All analyses were based on the intention-to-treat principle (
11). Thus, once a particular treatment was started, each subject was included in that treatment group regardless of her adherence to the seven-visit treatment protocol during the third trimester. Subjects may have missed their assigned treatments for various reasons, including withdrawing from the study without cause, being lost to follow-up, being withdrawn by their attending obstetrician for development of a high risk condition, or other miscellaneous reasons. Additionally, subjects may have “missed” scheduled treatment visits because of delivery prior to visit 7 at the 39
th week. Missing data were imputed using the last observation carried forward method. If a subject delivered prior to visit 7, to maximize statistical power, the carry-forward method was used to impute missing data for censored observations during the remaining obstetrical visits that were obviated by the delivery. Because back pain was likely to increase and back-specific functioning to deteriorate as pregnancy progressed, this approach to imputation may have biased the results in favor of treatment groups with more missed visits. We analyzed the differences in frequency of missed visits among treatment groups to determine if supplemental analyses were needed to further address this potential source of bias.
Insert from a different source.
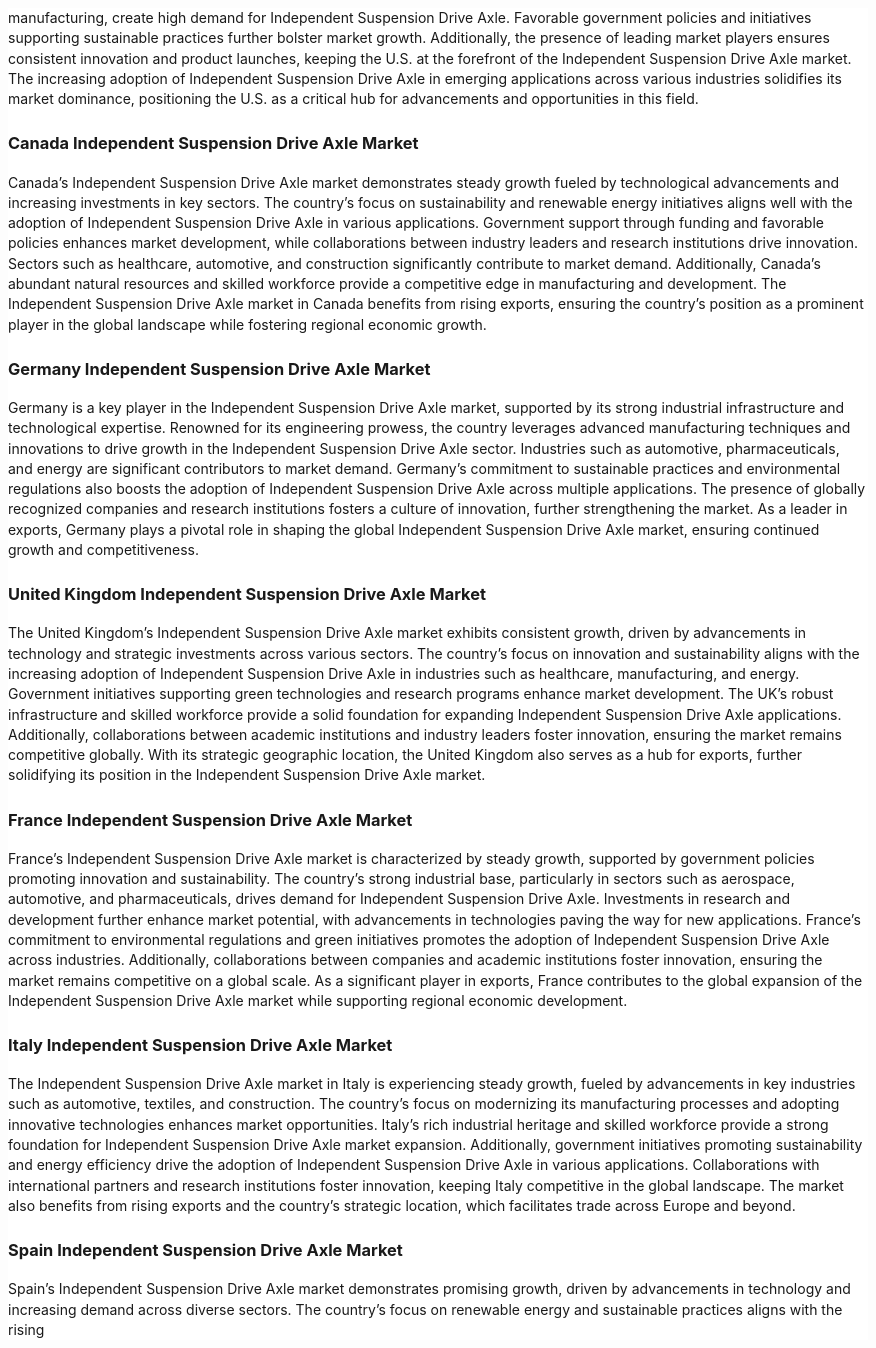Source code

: manufacturing, create high demand for Independent Suspension Drive Axle. Favorable government policies and initiatives supporting sustainable practices further bolster market growth. Additionally, the presence of leading market players ensures consistent innovation and product launches, keeping the U.S. at the forefront of the Independent Suspension Drive Axle market. The increasing adoption of Independent Suspension Drive Axle in emerging applications across various industries solidifies its market dominance, positioning the U.S. as a critical hub for advancements and opportunities in this field.</p><h3>Canada Independent Suspension Drive Axle Market</h3><p>Canada&rsquo;s Independent Suspension Drive Axle market demonstrates steady growth fueled by technological advancements and increasing investments in key sectors. The country&rsquo;s focus on sustainability and renewable energy initiatives aligns well with the adoption of Independent Suspension Drive Axle in various applications. Government support through funding and favorable policies enhances market development, while collaborations between industry leaders and research institutions drive innovation. Sectors such as healthcare, automotive, and construction significantly contribute to market demand. Additionally, Canada&rsquo;s abundant natural resources and skilled workforce provide a competitive edge in manufacturing and development. The Independent Suspension Drive Axle market in Canada benefits from rising exports, ensuring the country&rsquo;s position as a prominent player in the global landscape while fostering regional economic growth.</p><h3>Germany Independent Suspension Drive Axle Market</h3><p>Germany is a key player in the Independent Suspension Drive Axle market, supported by its strong industrial infrastructure and technological expertise. Renowned for its engineering prowess, the country leverages advanced manufacturing techniques and innovations to drive growth in the Independent Suspension Drive Axle sector. Industries such as automotive, pharmaceuticals, and energy are significant contributors to market demand. Germany&rsquo;s commitment to sustainable practices and environmental regulations also boosts the adoption of Independent Suspension Drive Axle across multiple applications. The presence of globally recognized companies and research institutions fosters a culture of innovation, further strengthening the market. As a leader in exports, Germany plays a pivotal role in shaping the global Independent Suspension Drive Axle market, ensuring continued growth and competitiveness.</p><h3>United Kingdom Independent Suspension Drive Axle Market</h3><p>The United Kingdom&rsquo;s Independent Suspension Drive Axle market exhibits consistent growth, driven by advancements in technology and strategic investments across various sectors. The country&rsquo;s focus on innovation and sustainability aligns with the increasing adoption of Independent Suspension Drive Axle in industries such as healthcare, manufacturing, and energy. Government initiatives supporting green technologies and research programs enhance market development. The UK&rsquo;s robust infrastructure and skilled workforce provide a solid foundation for expanding Independent Suspension Drive Axle applications. Additionally, collaborations between academic institutions and industry leaders foster innovation, ensuring the market remains competitive globally. With its strategic geographic location, the United Kingdom also serves as a hub for exports, further solidifying its position in the Independent Suspension Drive Axle market.</p><h3>France Independent Suspension Drive Axle Market</h3><p>France&rsquo;s Independent Suspension Drive Axle market is characterized by steady growth, supported by government policies promoting innovation and sustainability. The country&rsquo;s strong industrial base, particularly in sectors such as aerospace, automotive, and pharmaceuticals, drives demand for Independent Suspension Drive Axle. Investments in research and development further enhance market potential, with advancements in technologies paving the way for new applications. France&rsquo;s commitment to environmental regulations and green initiatives promotes the adoption of Independent Suspension Drive Axle across industries. Additionally, collaborations between companies and academic institutions foster innovation, ensuring the market remains competitive on a global scale. As a significant player in exports, France contributes to the global expansion of the Independent Suspension Drive Axle market while supporting regional economic development.</p><h3>Italy Independent Suspension Drive Axle Market</h3><p>The Independent Suspension Drive Axle market in Italy is experiencing steady growth, fueled by advancements in key industries such as automotive, textiles, and construction. The country&rsquo;s focus on modernizing its manufacturing processes and adopting innovative technologies enhances market opportunities. Italy&rsquo;s rich industrial heritage and skilled workforce provide a strong foundation for Independent Suspension Drive Axle market expansion. Additionally, government initiatives promoting sustainability and energy efficiency drive the adoption of Independent Suspension Drive Axle in various applications. Collaborations with international partners and research institutions foster innovation, keeping Italy competitive in the global landscape. The market also benefits from rising exports and the country&rsquo;s strategic location, which facilitates trade across Europe and beyond.</p><h3>Spain Independent Suspension Drive Axle Market</h3><p>Spain&rsquo;s Independent Suspension Drive Axle market demonstrates promising growth, driven by advancements in technology and increasing demand across diverse sectors. The country&rsquo;s focus on renewable energy and sustainable practices aligns with the rising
The baseline characteristics of subjects were summarized using descriptive statistics. Differences among the three treatment groups were assessed using the χ
2 test for categorical variables and analysis of variance (ANOVA) for continuous variables. Life table methods were used to assess subject flow through the trial, including the cumulative distributions of treatment-eligible subjects, treatment-withdrawn subjects because of development of high risk status, and treatment-censored subjects because of delivery prior to visit 7. Treatment outcomes were assessed with repeated measures analyses of covariance (ANCOVA) using the baseline measures as covariates. The ANCOVA considered both treatment group and time (as proxied by visit number) main effects and the treatment group X time interaction. Additional analyses were performed to measure effect sizes for treatment outcomes. The latter were computed such that positive effect sizes reflected treatment outcomes in the desired directions (i.e., lower pain levels and lower RMDQ scores). Effect size thresholds for minimally important benefits and harms attributable to OMT were used to supplement the conventional statistical interpretation of the results of this exploratory trial (
16). Minimally important benefits were defined by effect sizes ≥ 0.2 based on a commonly accepted standard for small effects. Minimally important harms were more conservatively defined by effect sizes ≤ −0.1. All hypotheses were assessed at the α=.05 level of statistical significance using two-tailed tests. The treatment group sample sizes were estimated to achieve a statistical power of 70% in conventional independent group comparisons based on a hypothesized moderate and clinically relevant effect size of 0.5 for back pain (ability to detect differences of 1.25 cm among treatment groups on a 10-cm visual analogue scale for back pain) and back-specific functioning (ability to detect differences of 3 units among treatment groups on the 24-unit RMDQ) (
17). Data management was performed with the SPSS Version 14.0 software package (Chicago, IL).